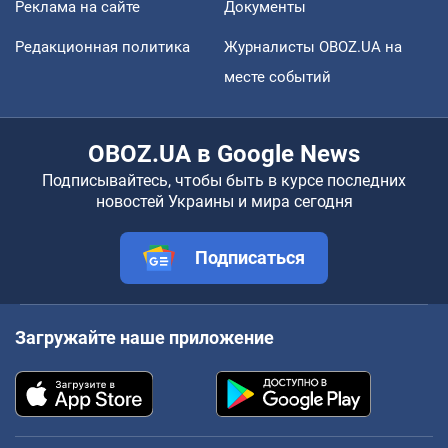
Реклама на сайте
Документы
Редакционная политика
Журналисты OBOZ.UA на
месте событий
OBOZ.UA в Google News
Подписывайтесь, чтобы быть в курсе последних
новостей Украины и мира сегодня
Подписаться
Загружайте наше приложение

--

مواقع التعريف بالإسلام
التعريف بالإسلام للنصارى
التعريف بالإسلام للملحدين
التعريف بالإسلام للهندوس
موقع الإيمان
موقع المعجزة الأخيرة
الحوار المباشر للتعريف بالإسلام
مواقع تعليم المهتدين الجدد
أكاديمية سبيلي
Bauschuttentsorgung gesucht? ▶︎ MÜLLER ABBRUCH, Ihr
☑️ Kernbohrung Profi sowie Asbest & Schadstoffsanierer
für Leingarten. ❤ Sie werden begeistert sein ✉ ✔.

■ Work to be completed
Copy out the material, beginning at the line that has "Реклама на сайте" and ending after the line that has "Загружайте наше приложение".

■ Written answer
Реклама на сайте
Документы
Редакционная политика
Журналисты OBOZ.UA на
месте событий
OBOZ.UA в Google News
Подписывайтесь, чтобы быть в курсе последних
новостей Украины и мира сегодня
Подписаться
Загружайте наше приложение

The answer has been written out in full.